--- PROMPT ---
Would you restate the listing word for word, with the images omitted?
(INFORMATION SUPPLIED begins)
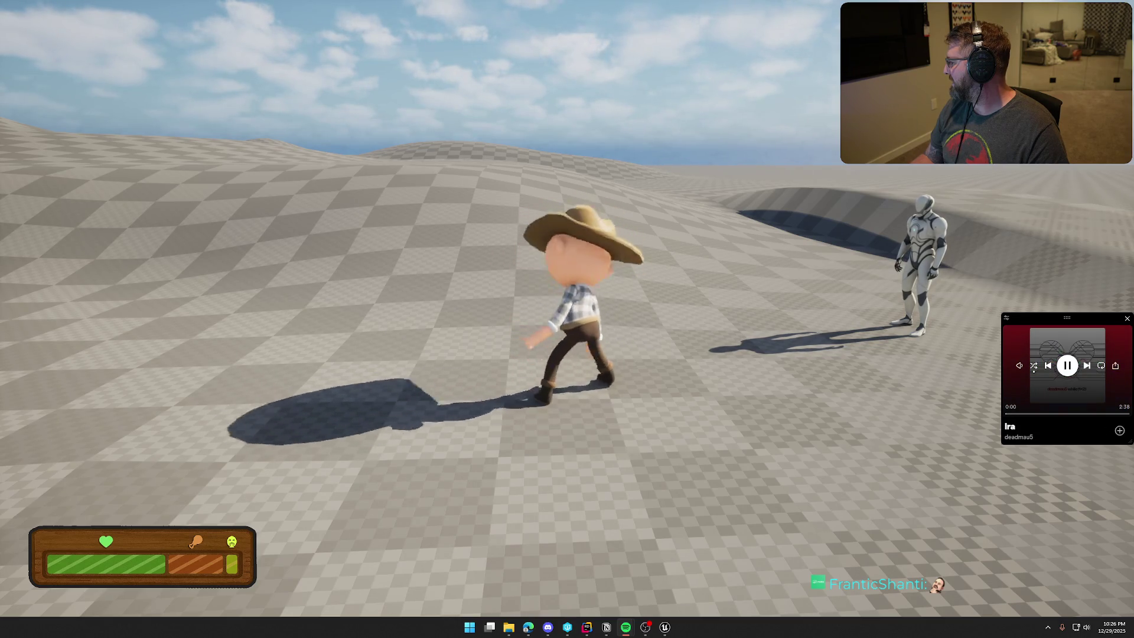
pyautogui.press('XF86AudioNext')
pyautogui.press('XF86AudioNext')
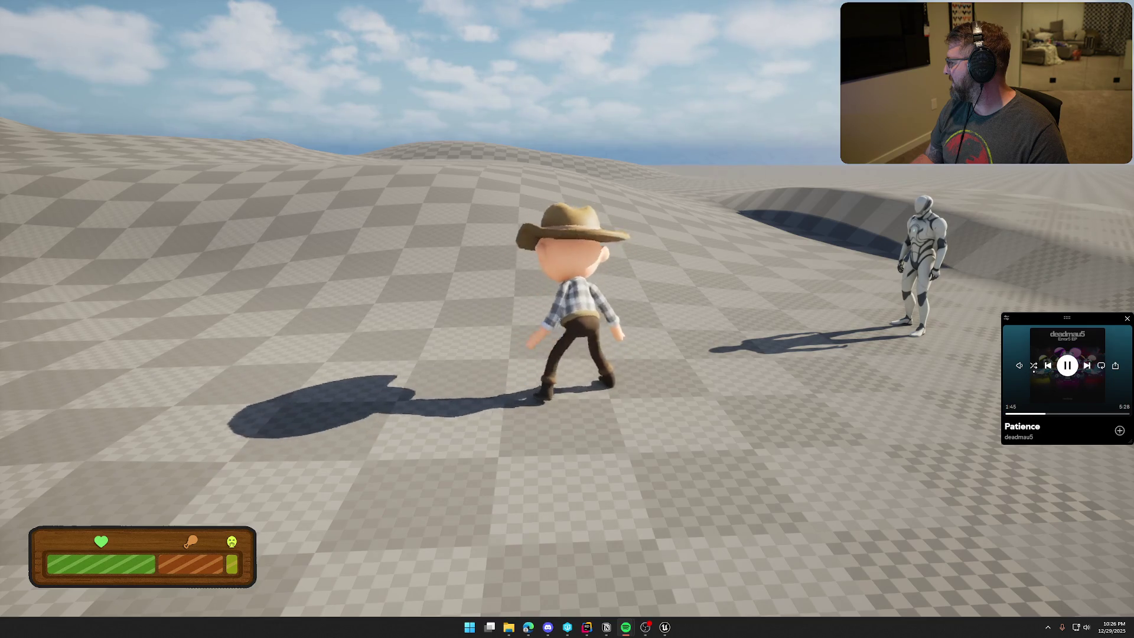
pyautogui.press('XF86AudioNext')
(INFORMATION SUPPLIED ends)
--- RESULT OF THE EXERCISE ---
pyautogui.press('XF86AudioNext')
pyautogui.press('XF86AudioNext')
pyautogui.press('XF86AudioNext')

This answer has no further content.